- **Consigne**
Répondez brièvement à ces questions sur le texte fourni :
1. Pendant combien d'années la revue a-t-elle abordé les grands thèmes politiques mentionnés ?
2. Outre le Pouvoir ou l'État, quels thèmes sont cités ?
3. Dans quel numéro l'article de René Fugler a-t-il paru ?

- **Texte fourni**
Monique Rouillé-Boireau
De très nombreux textes de la revue ont abordé, durant ces 25 années, les grands thèmes politiques qui jalonnent les réflexions anarchistes, bien sûr le Pouvoir ou l’État, mais aussi la Révolution, la Démocratie, l’Utopie. L’enjeu a été d’évaluer, de préciser, dans un contexte qui a beaucoup évolué, ce qu’il reste (et s’il reste) des grandes constantes de l’anarchisme, et ce que la nouvelle donne – dont on peut au moins retenir deux traits : la perte de centralité du politique, la dépolitisation et le changement civilisationnel lié à la place prise par le monde virtuel – a entraîné comme nouvelles façons de penser ces grands agrégats. Depuis une trentaine d’années, les grandes références de la gauche révolutionnaire se sont considérablement modifiées (voire effondrées), et ce constat impacte nos réflexions. Ainsi, un bref article de René Fugler paru dans le numéro 7, s’intitulait « Il était une fois la révolution… » À partir de ce constat partagé, plusieurs voies sont possibles, d’un abandon de tous les grands référents, jusqu’à un désir de les maintenir en a endant des jours meilleurs.

- **Données**
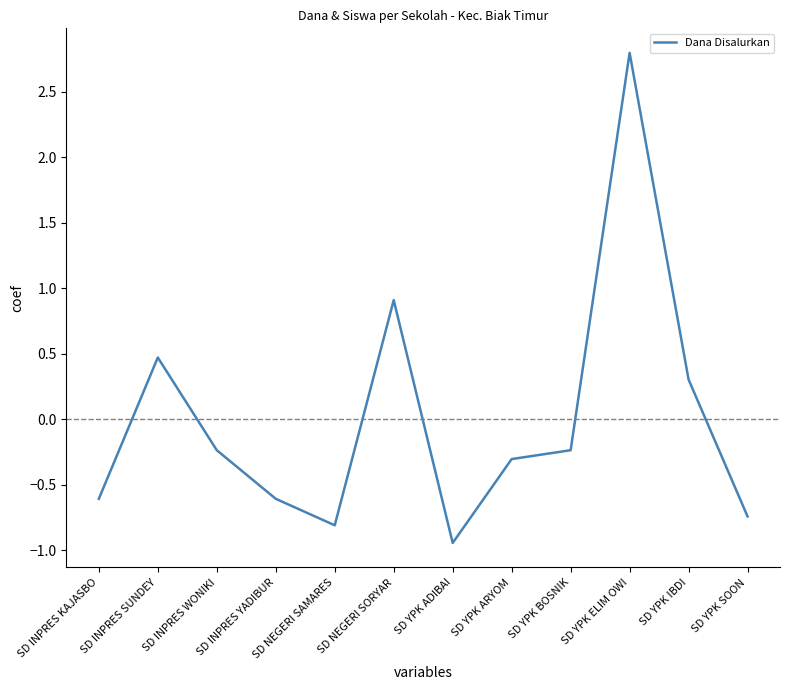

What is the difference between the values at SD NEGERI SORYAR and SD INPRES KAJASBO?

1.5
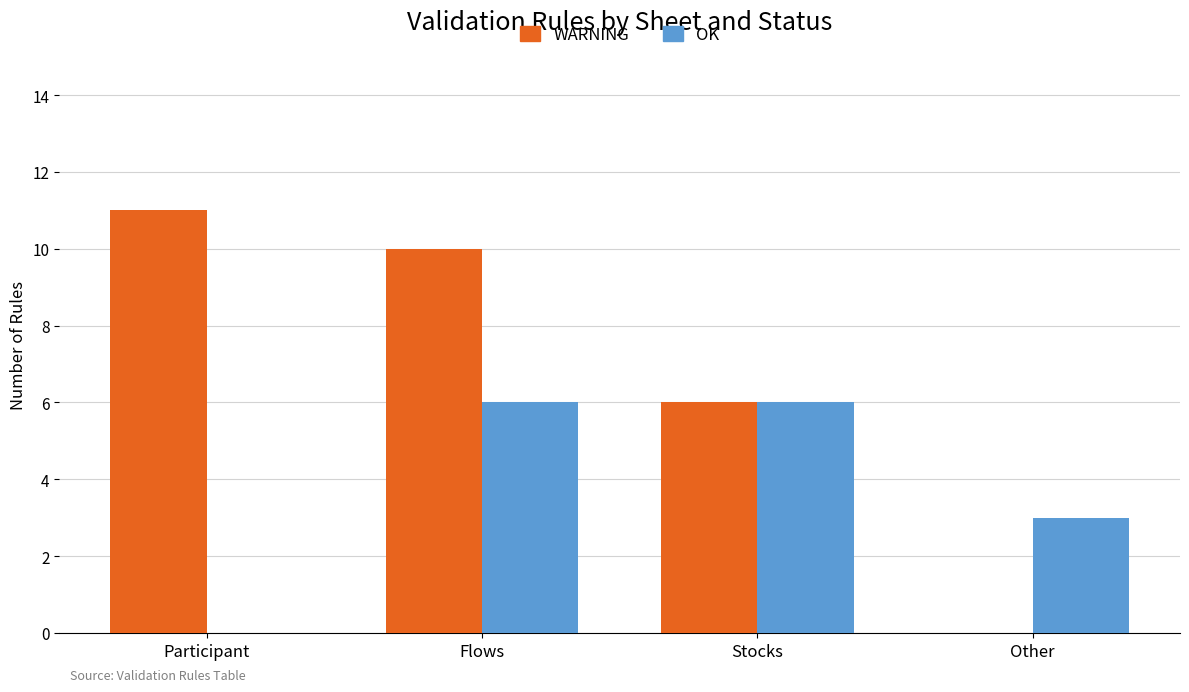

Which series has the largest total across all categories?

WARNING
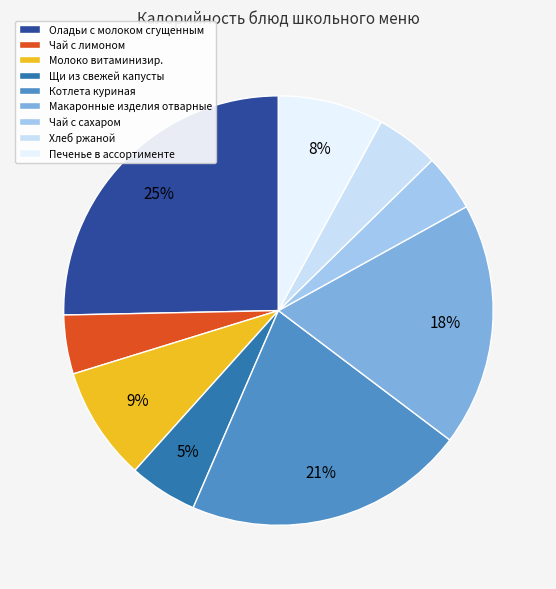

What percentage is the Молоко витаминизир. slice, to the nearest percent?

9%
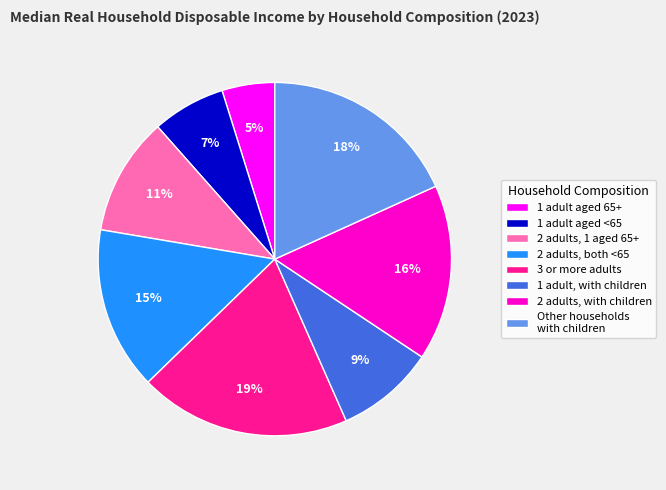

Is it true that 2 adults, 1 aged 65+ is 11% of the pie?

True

- **Réponse**
1. Pendant 25 années.
2. La Révolution, la Démocratie et l'Utopie.
3. Dans le numéro 7.